» TASK INSTRUCTIONS:
- A) In the blob scheme discussion, which file does Darin Fisher propose extending so that it can access the BlobRegistry singleton?
- B) In the blob scheme discussion, why does Alexey Proskuryakov object to adding blob support to ResourceHandle?
- C) Extend the blob scheme discussion, beginning after its final sentence.

» EXTRACT TO READ:
•••••

[webkit-dev] Blob scheme implementation

Maciej Stachowiak mjs at apple.com
Wed Sep 15 15:31:13 PDT 2010


On Sep 15, 2010, at 1:06 PM, Darin Fisher wrote:

> On Wed, Sep 15, 2010 at 12:56 PM, Maciej Stachowiak <mjs at apple.com> wrote:
> 
> On Sep 15, 2010, at 9:15 AM, Darin Fisher wrote:
> 
>> On Wed, Sep 15, 2010 at 8:58 AM, Alexey Proskuryakov <ap at webkit.org> wrote:
>> 
>> 14.09.2010, в 22:15, Darin Fisher написал(а):
>> 
>> > I think it makes sense to extend ResourceHandle.cpp to access the BlobRegistry singleton in order to support blob URLs.
>> 
>> 
>> The problem I see with adding blob support to ResourceHandle is that it makes it too difficult to maintain. It used to be a platform abstraction, and it was hard enough to make sure it worked well across platforms. Adding a significant amount of cross-platform logic on top of that isn't going to make it easier - especially when it's done via subclassing.
>> 
>> I don't understand why this seems so complicated.  ResourceHandle.cpp contains some code that is shared by all WebKit ports that can access their network stack directly from the WebKit main thread.  It already has some common code for handling certain error cases (invalid URL, bad port).  This is the best point in the code to integrate blob URL support.

•••••

» SUPPLIED INFORMATION:

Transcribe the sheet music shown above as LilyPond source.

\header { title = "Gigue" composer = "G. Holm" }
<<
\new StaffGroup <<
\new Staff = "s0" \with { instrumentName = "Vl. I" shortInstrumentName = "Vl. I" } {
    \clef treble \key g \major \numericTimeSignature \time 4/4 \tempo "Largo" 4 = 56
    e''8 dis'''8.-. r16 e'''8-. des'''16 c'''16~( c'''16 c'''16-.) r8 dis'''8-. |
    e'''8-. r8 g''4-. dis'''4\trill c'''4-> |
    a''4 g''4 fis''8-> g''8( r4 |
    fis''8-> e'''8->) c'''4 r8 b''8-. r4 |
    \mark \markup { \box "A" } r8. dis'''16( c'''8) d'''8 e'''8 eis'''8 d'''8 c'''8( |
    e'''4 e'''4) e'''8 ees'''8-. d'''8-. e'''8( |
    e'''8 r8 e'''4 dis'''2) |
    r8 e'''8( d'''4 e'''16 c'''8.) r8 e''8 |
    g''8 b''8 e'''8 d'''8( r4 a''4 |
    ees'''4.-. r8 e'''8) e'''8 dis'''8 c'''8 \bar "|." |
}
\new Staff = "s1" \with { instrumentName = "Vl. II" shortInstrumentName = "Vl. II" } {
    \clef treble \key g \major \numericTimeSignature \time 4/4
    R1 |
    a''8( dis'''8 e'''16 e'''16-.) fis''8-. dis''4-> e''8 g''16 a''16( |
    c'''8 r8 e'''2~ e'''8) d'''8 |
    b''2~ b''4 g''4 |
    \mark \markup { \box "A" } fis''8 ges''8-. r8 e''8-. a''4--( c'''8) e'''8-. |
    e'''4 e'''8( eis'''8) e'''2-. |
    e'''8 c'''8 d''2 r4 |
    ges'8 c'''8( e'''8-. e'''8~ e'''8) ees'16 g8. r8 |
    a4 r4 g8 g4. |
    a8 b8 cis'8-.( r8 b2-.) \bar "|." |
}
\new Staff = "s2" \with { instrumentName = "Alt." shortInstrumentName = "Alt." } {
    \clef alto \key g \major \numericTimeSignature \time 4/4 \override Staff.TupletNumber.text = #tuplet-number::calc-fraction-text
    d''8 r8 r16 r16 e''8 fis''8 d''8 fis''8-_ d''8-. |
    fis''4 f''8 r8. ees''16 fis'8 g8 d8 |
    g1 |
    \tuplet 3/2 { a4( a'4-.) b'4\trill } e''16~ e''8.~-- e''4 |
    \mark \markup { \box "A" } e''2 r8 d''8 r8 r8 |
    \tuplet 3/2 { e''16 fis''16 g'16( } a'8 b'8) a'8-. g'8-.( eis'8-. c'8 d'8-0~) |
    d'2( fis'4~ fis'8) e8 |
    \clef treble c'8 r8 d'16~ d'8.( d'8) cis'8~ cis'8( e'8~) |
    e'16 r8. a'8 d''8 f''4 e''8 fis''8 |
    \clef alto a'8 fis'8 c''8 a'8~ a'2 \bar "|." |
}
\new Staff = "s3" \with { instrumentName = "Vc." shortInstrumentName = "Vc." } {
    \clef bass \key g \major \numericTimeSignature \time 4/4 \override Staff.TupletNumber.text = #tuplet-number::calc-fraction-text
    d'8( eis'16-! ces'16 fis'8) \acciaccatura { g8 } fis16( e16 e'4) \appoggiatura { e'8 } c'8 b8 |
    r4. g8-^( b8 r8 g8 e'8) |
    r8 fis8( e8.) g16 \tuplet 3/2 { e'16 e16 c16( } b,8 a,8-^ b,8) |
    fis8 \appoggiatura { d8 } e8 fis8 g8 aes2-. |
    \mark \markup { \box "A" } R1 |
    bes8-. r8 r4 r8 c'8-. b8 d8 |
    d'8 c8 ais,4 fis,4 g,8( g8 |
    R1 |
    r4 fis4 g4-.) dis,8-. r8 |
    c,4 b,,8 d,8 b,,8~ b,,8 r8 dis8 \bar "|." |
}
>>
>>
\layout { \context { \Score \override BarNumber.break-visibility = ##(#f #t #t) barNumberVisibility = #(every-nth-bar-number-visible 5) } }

•••••

» TASK-BY-TASK OUTPUTS:
- A) ResourceHandle.cpp

- B) He says it would make ResourceHandle too difficult to maintain. ResourceHandle used to be a platform abstraction that was already hard to keep working well across platforms. Adding a significant amount of cross-platform logic on top of it, especially through subclassing, would not make that easier.

- C)
>> 
>> Maybe subclassing ResourceHandle is not the best way to go about this.  It seems fairly clean to me, but then, I'm not sure what the alternative proposals look like.
> 
> I posted a proposal yesterday (do it at the ResourceLoader layer, since that's how the app cache hooks in).
> 
> That means that app cache doesn't work for HTML5 media in !Chromium.  It also means that blob URLs won't work for HTML5 media in !Chromium.

Both these things are likely to be true anyway, since most media back ends do not even use ResourceHandle. We have a design to fix both of these things for the Mac port, and it would not suffer from these features being at the ResourceLoader layer.

>  
> 
>> 
>>  
>> 
>> An example that prompted me to look into this was <http://trac.webkit.org/changeset/67503>. Here, a static function that reported platform capabilities had to become virtual, so that it could take blob loading logic into account. There is nothing in common between "are we running on a version of Mac OS X that supports this" and "are we loading a blob", and remembering this twist won't be easy.
>> 
>> Perhaps the static function should remain but be renamed?  That way it can remain the function that reports platform capabilities.  However, as this patch demonstrates, from WebCore's point of view, this needs to be a property of ResourceHandle.
>> 
>> Maybe it would help if we better formalized the abstraction to the network stack and let ResourceHandle grow to be a smart (contains cross-platform helper code) front-end to that.
> 
> I think that's not the right design. ResourceHandle is supposed to be a thin abstraction on top of the network library. ResourceLoader is supposed to be the "smart" layer.
> 
> 
> I don't see any other examples of URL schemes being handled at the ResourceLoader level.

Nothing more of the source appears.